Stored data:
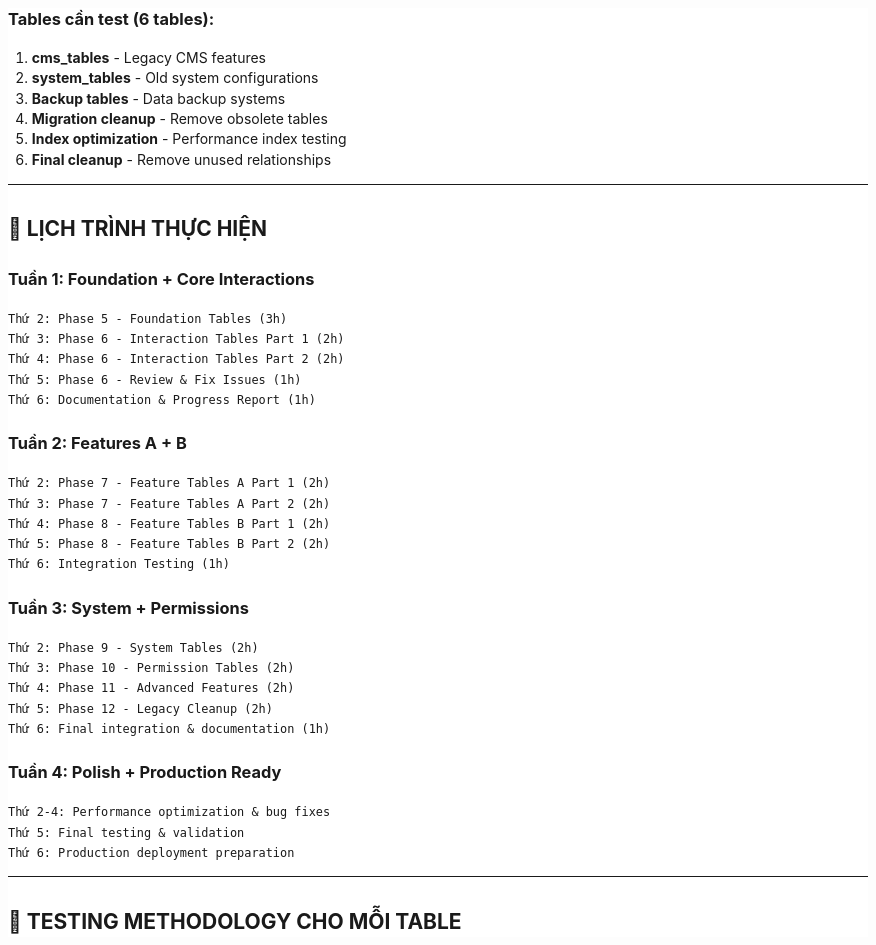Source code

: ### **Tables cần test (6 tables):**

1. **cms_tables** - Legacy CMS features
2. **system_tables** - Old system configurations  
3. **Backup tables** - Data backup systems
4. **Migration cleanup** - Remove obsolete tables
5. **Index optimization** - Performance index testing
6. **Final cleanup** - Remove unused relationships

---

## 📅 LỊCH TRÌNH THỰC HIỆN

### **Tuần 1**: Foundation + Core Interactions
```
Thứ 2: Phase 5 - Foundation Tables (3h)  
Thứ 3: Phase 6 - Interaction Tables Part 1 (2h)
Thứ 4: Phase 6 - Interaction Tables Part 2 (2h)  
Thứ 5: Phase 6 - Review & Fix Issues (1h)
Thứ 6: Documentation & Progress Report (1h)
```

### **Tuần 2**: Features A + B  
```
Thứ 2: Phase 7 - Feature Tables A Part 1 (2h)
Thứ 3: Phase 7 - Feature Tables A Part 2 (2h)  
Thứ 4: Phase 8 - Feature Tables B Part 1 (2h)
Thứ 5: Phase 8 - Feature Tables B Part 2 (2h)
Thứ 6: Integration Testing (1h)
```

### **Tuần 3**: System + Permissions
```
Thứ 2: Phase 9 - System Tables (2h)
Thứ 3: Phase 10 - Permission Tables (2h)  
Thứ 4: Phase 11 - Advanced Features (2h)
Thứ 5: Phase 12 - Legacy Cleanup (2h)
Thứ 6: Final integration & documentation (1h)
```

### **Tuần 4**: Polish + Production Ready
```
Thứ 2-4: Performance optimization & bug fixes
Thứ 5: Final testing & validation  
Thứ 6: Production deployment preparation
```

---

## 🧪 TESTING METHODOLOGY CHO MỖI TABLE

...

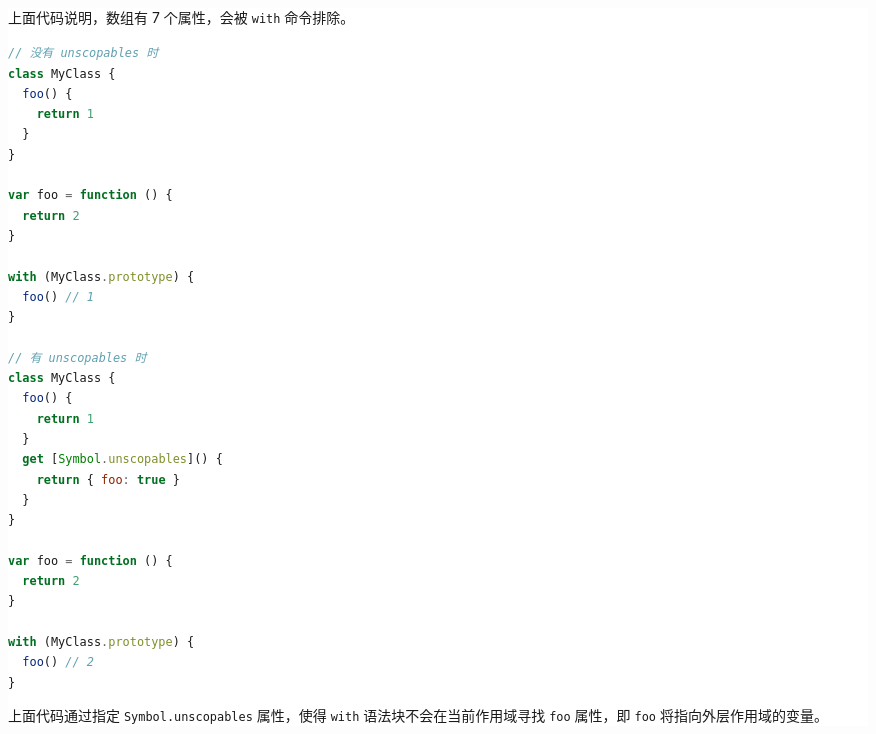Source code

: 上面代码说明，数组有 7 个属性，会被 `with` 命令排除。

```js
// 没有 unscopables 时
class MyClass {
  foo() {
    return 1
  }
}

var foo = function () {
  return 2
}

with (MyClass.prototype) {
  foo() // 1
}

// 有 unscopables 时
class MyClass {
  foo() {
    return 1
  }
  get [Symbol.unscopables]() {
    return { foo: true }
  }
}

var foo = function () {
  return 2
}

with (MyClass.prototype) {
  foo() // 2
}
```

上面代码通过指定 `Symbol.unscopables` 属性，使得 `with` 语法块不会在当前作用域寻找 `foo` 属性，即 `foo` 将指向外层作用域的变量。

* * *

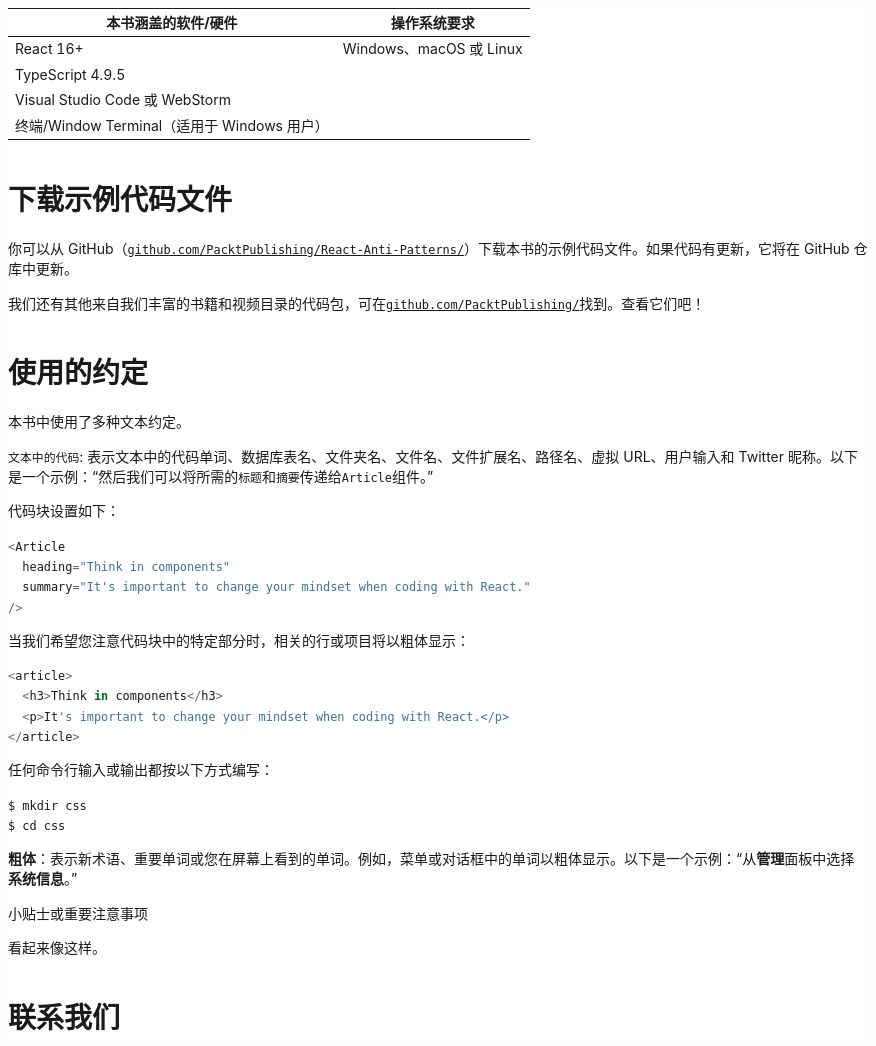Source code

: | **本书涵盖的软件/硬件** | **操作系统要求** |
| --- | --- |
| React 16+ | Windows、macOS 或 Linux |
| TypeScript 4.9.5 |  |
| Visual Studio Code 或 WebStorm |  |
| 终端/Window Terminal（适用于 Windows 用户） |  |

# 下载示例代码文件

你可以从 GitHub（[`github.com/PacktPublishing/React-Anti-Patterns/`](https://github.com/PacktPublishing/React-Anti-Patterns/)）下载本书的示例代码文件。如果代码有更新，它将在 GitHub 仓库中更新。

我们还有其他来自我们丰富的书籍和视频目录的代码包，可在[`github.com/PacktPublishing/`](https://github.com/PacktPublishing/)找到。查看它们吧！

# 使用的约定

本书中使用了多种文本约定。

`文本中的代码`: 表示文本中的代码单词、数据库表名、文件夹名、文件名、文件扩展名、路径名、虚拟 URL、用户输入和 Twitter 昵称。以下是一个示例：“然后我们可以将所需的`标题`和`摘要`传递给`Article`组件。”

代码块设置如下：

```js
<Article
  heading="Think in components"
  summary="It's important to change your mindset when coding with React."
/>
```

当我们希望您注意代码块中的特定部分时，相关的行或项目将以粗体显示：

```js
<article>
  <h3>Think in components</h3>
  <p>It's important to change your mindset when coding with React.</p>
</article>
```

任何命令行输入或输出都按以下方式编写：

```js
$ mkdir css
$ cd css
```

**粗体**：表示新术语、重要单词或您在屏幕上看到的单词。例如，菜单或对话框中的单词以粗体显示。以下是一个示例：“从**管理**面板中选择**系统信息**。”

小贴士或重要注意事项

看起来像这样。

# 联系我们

### What is required
Every line above that contains the word "Final" should be reported.

### Response area
6. **Final cleanup** - Remove unused relationships
Thứ 6: Final integration & documentation (1h)
Thứ 5: Final testing & validation  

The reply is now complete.